Descriptive statistics for all measures

Mean SD Range
Transformed real-world error rates 95.7 219.7 1.0–1516.8
Laboratory memory and perception test error rates (percentage)
 Backward masking error rate 22.2 14.8 2.5–80.0
 Progressive demasking error rate 2.3 6.5 0.0–55.0
 Speech-in-noise error rate 26.3 14.5 2.5–57.5
 Short-term memory error rate 5.2 5.9 0.0–33.3
Laboratory memory and perception test near miss rates (percentage)
 Backward masking near miss rate 11.4 6.1 0.0–33.3
 Progressive demasking near miss rate 9.3 6.1 0.0–28.6
 Speech-in-noise near miss rate 18.2 9.3 0.0–42.3
 Short-term memory near miss rate 10.1 6.2 0.0–28.6
Laboratory memory and perception test response times (ms)
 Backward masking response time 1772.3 397.4 1213.5–3305.5
 Progressive demasking response time 1081.6 173.8 898.7–1883.7
 Speech-in-noise response time 2035.8 539.6 1262.7–4114.9
 Short-term memory response time 1456.9 306.7 1095.2–3354.4
Drug name word attributes
 Word frequency (count/100 000) 21.8 29.3 0.1–131.5
 Familiarity (1–5 Likert scale rating) 3.5 0.8 1.3–4.7
 Bigram frequency (count ×1000) 7.5 3.4 1.2–19.0
 Length (count) 10.7 5.9 5.0–37.0
 Similarity (percentage) 55.8 13.0 29.6–83.3

Transformed real-world error rates: The error rate for a given drug pair (ie, the number of wrong prescriptions dispensed divided by the total number of prescriptions) multiplied by an undisclosed constant. Multiplication by the constant number set the lowest error rate to 1.0.

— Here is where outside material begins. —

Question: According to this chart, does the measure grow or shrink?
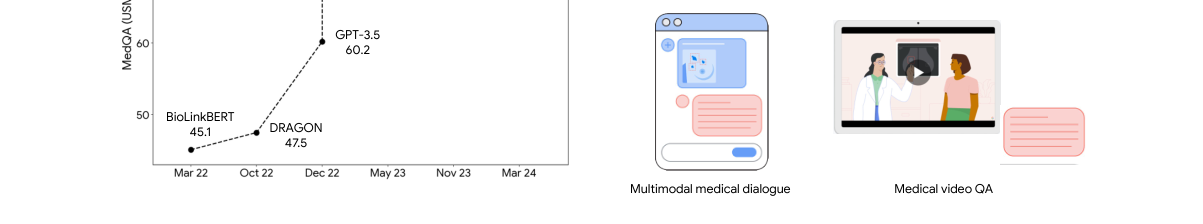
Answer: increasing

Laboratory memory and perception test error rates: The percentage of participants who responded incorrectly on the two-alternative forced-choice test for a given drug name pair.

Laboratory memory and perception test near miss rates: The percentage of participants who moved their mouse over the incorrect answer (but responded correctly) on the two-alternative forced-choice test for a given drug name pair.

Laboratory memory and perception test response times: The amount of time it took participants to make a response in non-error and non-near miss trials for a given drug name pair.

Word frequency: The number of times the target/prescribed drug was prescribed in the 1-year data period divided by 100 000.

Familiarity: The familiarity rating of the target/prescribed drug name on a 1–5 Likert scale, with a higher number indicating more familiarity.

Bigram frequency: The mean English frequency of all adjacent letter combinations in the target/prescribed drug name multiplied by 1000.

Length: The number of letters in the target/prescribed drug name.

Similarity: The percentage of overlap (as measured by BI-SIM and EDITEX) between the target/prescribed name and the competitor/dispensed name.